I’m really interested on seeing any testing done to confirm that for Zen-2 but Zen-3 will see AMD getting rid of the CCX construct altogether and making the CCD die/chiplet have its full Complement of L3 available to the full 8 cores instead of partitioning the CCD into 2 CCX Units. The big question for 8 cores per CCD and no CCX units besides less Infinity Fabric traffic needed to get at that larger shared pool of L3 cache on Zen-3’s CCD die/chiplet is will AMD switch to a Ring Bus configuration on the 8 core CCD or some more complicated topology for 8 cores versus the 4 cores/CCX construct that’s used currently.

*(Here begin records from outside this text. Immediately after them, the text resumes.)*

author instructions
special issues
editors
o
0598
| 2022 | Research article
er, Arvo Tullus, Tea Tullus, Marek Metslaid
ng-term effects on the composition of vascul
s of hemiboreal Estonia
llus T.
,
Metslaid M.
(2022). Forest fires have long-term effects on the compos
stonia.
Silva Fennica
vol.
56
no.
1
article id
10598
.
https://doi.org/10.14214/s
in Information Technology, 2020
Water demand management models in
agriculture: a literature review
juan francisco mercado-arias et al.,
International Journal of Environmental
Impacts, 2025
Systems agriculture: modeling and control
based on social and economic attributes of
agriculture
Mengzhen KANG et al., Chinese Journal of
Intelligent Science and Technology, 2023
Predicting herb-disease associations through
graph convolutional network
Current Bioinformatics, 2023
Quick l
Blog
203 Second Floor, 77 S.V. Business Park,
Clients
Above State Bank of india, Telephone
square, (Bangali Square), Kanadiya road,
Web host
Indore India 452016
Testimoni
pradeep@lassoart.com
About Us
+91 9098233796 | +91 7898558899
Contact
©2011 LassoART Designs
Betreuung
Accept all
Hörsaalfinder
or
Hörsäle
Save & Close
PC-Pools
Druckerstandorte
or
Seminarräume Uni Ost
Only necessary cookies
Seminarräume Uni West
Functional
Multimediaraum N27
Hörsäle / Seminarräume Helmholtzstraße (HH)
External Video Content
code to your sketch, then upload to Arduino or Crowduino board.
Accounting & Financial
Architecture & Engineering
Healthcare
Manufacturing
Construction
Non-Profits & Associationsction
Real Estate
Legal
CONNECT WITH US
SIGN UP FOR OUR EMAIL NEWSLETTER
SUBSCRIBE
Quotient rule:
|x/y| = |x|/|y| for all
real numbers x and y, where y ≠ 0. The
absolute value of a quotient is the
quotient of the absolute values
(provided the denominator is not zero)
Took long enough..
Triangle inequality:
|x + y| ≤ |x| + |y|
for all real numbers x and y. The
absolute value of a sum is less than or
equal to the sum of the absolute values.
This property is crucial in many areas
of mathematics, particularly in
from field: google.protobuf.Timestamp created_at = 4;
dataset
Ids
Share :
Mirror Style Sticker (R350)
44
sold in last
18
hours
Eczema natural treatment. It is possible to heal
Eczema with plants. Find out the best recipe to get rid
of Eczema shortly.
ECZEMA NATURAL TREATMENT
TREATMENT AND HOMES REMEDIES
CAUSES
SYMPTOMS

Both AMD and Intel appear to be going wider order superscalar with their respective core designs in order to get more IPC in the face of getting less in performance advantages with the newer smaller process nodes not able to yield as much generational clock frequency increases as in the past. So Zen-3 will have to go wider order superscalar and maybe have some AVX512 options as well. I’d love to see AMD Bring some L4 cache to the I/O die at some point in time for any workloads that really can benefit but that’s maybe something that will have to wait for Zen-4 with hopefully Zen-3 getting some larger shared per CCD Die/Chiplet L3 cache over what Zen-2 offers.
Really the Epyc/SP3 motherboard warranty/support periods are much longer than any Consumer/Threadripper offerings and that has to factor in to TCO for any professional end users that can really also deduct Epyc’s higher up front costs as a business expense. And really as far as ECC CPU/MB partner support goes Epyc CPU/MBs are vetted/certified on all the professional software packages whereas Threadripper CPUs/MBs will have less testing/certification guarantees and less product support should that be needed from AMD and the SP3 Motherboard makers .
Threadripper may be sufficient for some if they absolutely need the higher clocks and are not dependent on ECC for certain workloads and maybe that’s good enough for some but folks need to do some more in depth cost/benefit analysis that also factors in the CPU’s cost/per memory channel and cost/per PCIe lane as well as the MB’s cost/memory channel and cost/PCIe lane. And that can make Epyc/SP3 the better deal on a cost/feature basis.
@Matt: You should check if it’s a fundamental issue or just Intel’s dirty tricks / lazy developers: https://old.reddit.com/r/matlab/comments/dxn38s/howto_force_matlab_to_use_a_fast_codepath_on_amd/
@Fabian,what has this to do with dirty tricks? Fact is that my math/linear algebra heavy programs on Intel CPUs ran circles around both the previous gen Threadripper and Epyc CPUs at otherwise identical frequencies and memory speeds. I could not care less what “games” anyone is playing when my back tests and other heavy math procedures finish in half the time on one CPU vs the other. I have been a very heavy amd critic for math heavy applications and voice such on this website multiple times. Am always happy to revisit to test new amd products but so far neither Epyc nor Threadripper came even close in performance to Intel’s cpu for math heavy applications.
@matt what fabian pointed to is that if you simply force matlab to properly recognize the math abilities of the AMD CPU it will run many more circles around the intel chips… the amd cups are faster on anything except a few avx512 special cases, so if you dont see that good chance it’s your math library that is heavily under utilizing the AMD chip. Nothing to criticize amd for, they cant fix your code for you.